Лекарство начинает действовать. У мистера Кисса пересыхает во рту, говорить становится трудно. Барбитурат усыпляет, стирая и счастливые воспоминания страсти, и мучительные больничные эпизоды. Действует, сэр. Все немного плывет перед глазами. Да, правда. Я начал зарабатывать лет с четырнадцати, показывая фокусы. Насколько помню, я показывал их и раньше. Мать гордилась мной, а отец смущался. Берил меня боялась. Она всегда любила подслушивать, подглядывать, копаться в чужой жизни. Я знал, на что она способна, хотя никогда ее не выдавал. Она меня на два года старше. Мне было трудно вообразить, что она может бояться меня, ведь я так часто оказывался в ее власти.
Он встает, широко зевая, и его лицо розовеет. Джозеф Кисс идет к окну, к книжным полкам, к радиоле, к раковине и плите, аккуратно достает свою миниатюрную сигару, включает радио, попадает на заключительные такты симфонии Моцарта, и ее кода кажется ему мгновенной вспышкой памяти, знакомой строкой, процитированной поэтом. Чего бы он только не отдал за талант артиста, который позволил бы ему направить мутный поток в другое русло, придав ему новую ценность. Солнце еще не село. Оно словно отказывается садиться. Удивительно, что площадь Брукс-Маркет по-прежнему залита светом. Он и раньше замечал это странное явление. Здесь было светло даже тогда, когда небо над высокими крышами становилось темно-синим и уже показывались звезды. А на площади — еще ранний вечер. Он открывает окно, чтобы вдохнуть сладкий запах табака, деревьев, аромат цветов в ящиках на подоконниках, свежий дух зеленых лужаек, обязанных своим появлением намерению Эдуарда Второго дать стране хороших юристов и учредившего для этой цели «судебные инны», утопающие в зелени парков, и тонкий запах полевых маков на послевоенных пустырях. В отличие от многих великих городов Лондон всегда был готов достичь согласия с природой, никогда не пытался ее ни подавить, ни укротить там, где она в силах сохранить свое присутствие. Напротив, Лондон всегда уступал природе, позволяя ей жить по собственным законам. Говорят, что в старых забытых катакомбах, затерянных подземных пещерах и заброшенных тоннелях метро водятся барсуки и лисы.

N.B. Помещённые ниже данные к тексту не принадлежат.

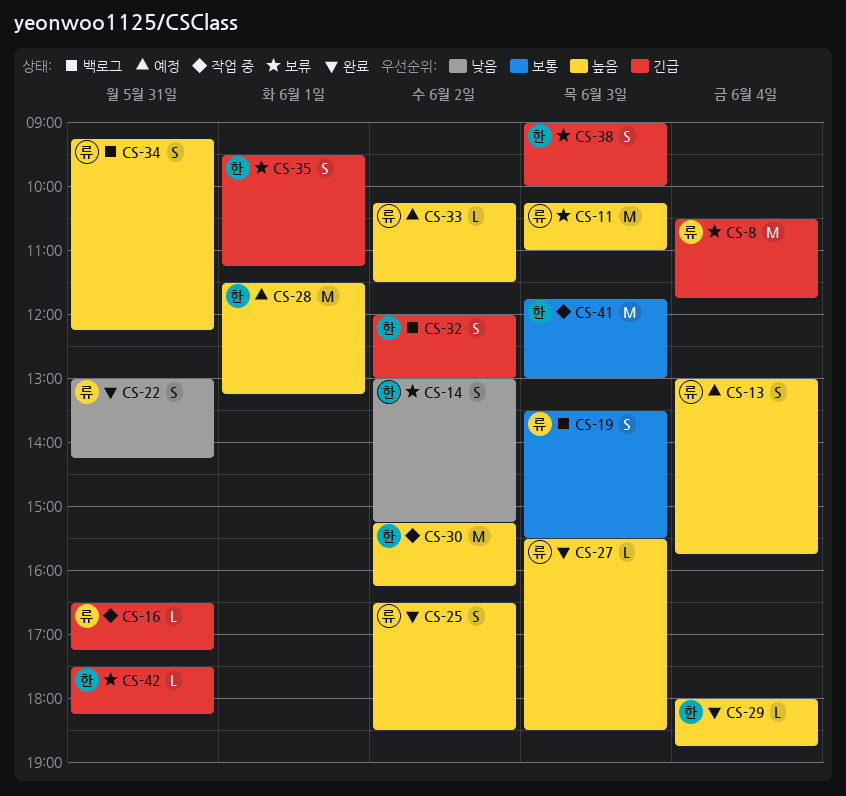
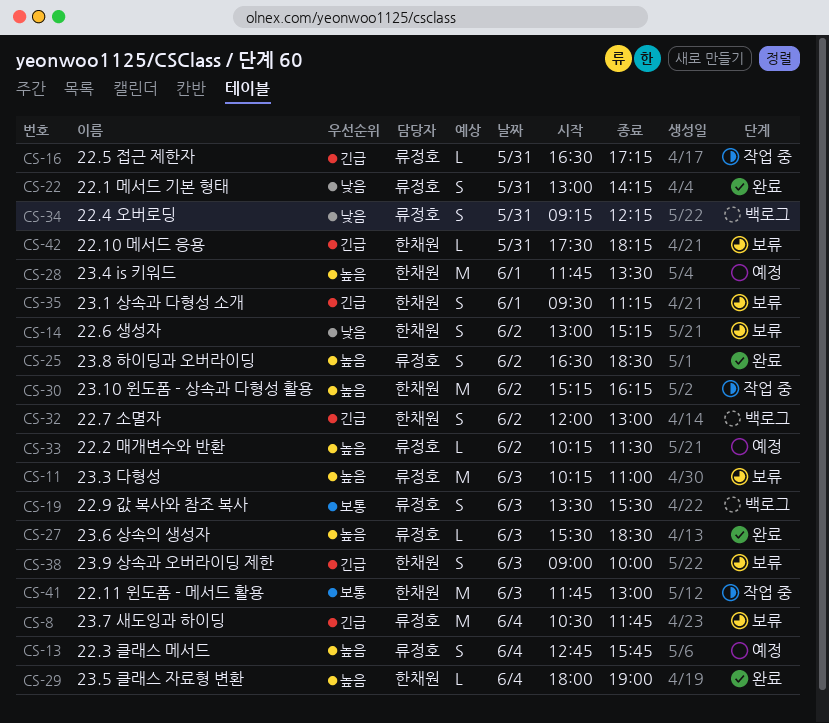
CS-13, begins: 13:00 -> 12:45
CS-28, begins: 11:30 -> 11:45
CS-28, ends: 13:15 -> 13:30
CS-29, ends: 18:45 -> 19:00
CS-34, priority: 높음 -> 낮음

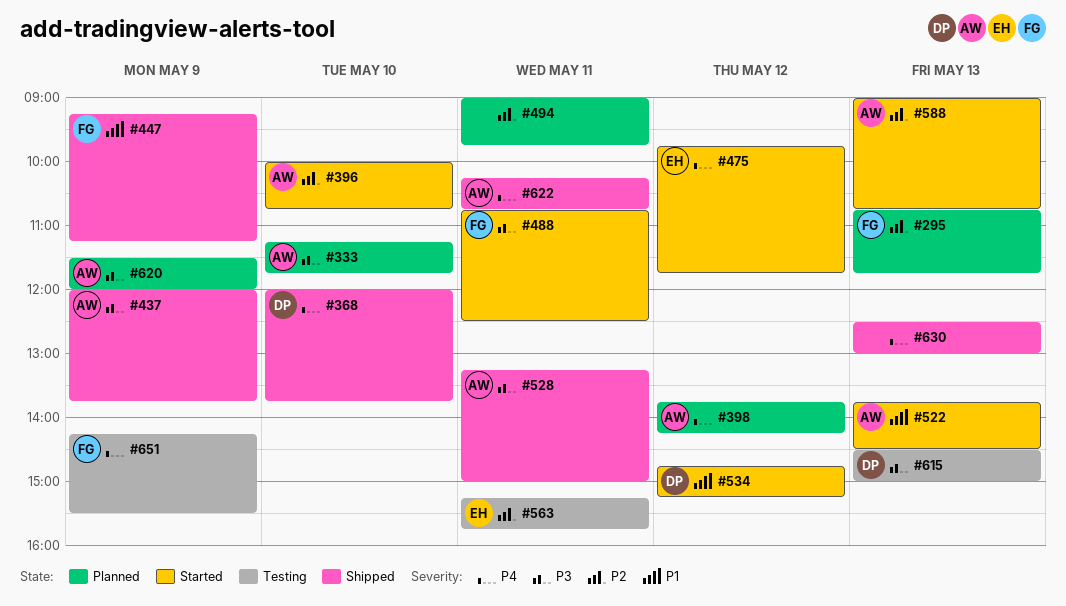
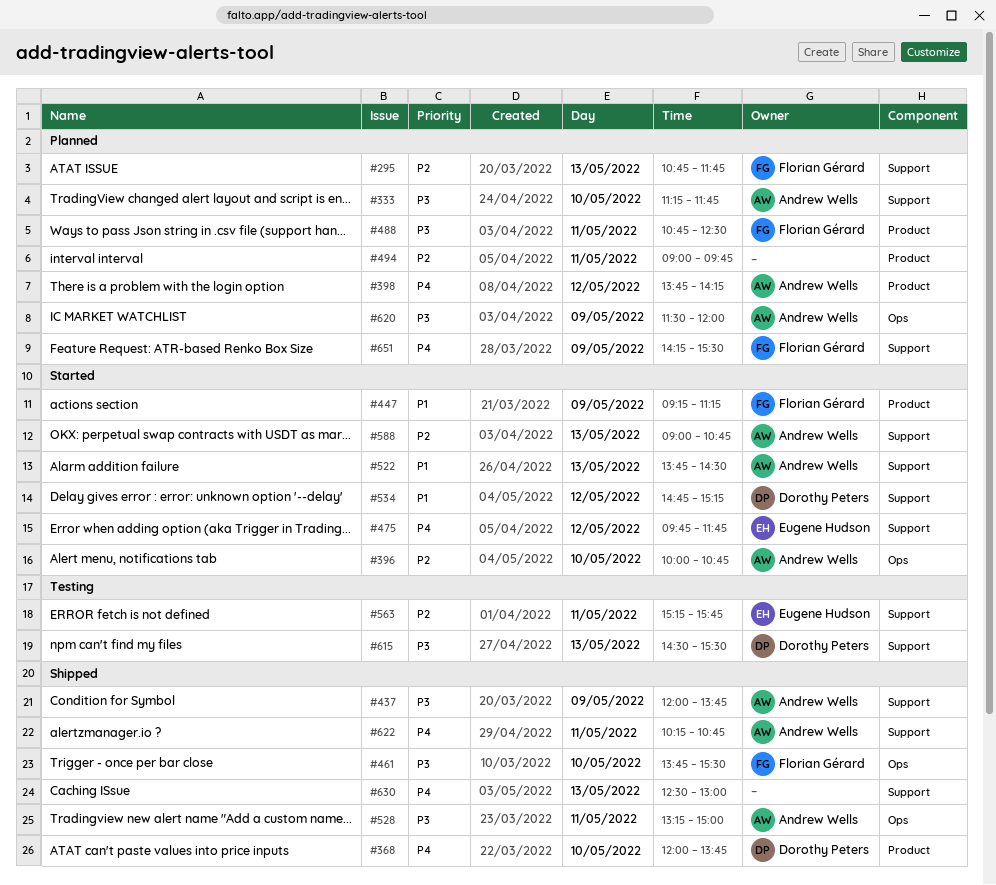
#447, status: Shipped -> Started
#461: none -> present
#488, status: Started -> Planned
#615, ends: 15:00 -> 15:30
#651, status: Testing -> Planned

Он дышит лондонским воздухом, и это укрепляет его дух, заставляет биться его сердце. Он подставляет лицо закатным лучам солнца и улыбается улыбкой новорожденного полубога. За его спиной теперь звучит Григ. Он расправляет плечи. Оставив окно открытым, поворачивается, делает шаг-другой огромными широкими ступнями по кашемировому ковру, быстро находит томик избранных стихотворений Гарди и кладет его рядом с единственным креслом, стоящим неподалеку от газовой плиты. Подходит к раковине, наполняет водой чайник и начинает кипятить себе чай. Приступ мрачного настроения прошел. Он наилучшим образом использовал часы уединения.
Вспомнить наслаждение легче, чем боль, и поэтому, наверно, мы не оставляем наши надежды. Он облизывает красные губы, приглаживает ладонью свои цыганские брови. Но, с другой стороны, память о наслаждении может приносить боль.
— Мы прокляты, синьор Данте! — Он глядит на афишу, на которой изображен собственной персоной, с торчащей бородой, в мефистофельском, красном, как кровь, плаще. — Мы прокляты! И вы знаете это очень хорошо. Но вот мы опять на ногах, опять готовы, опять веселы, синьор Данте. А на что еще нам теперь надеяться?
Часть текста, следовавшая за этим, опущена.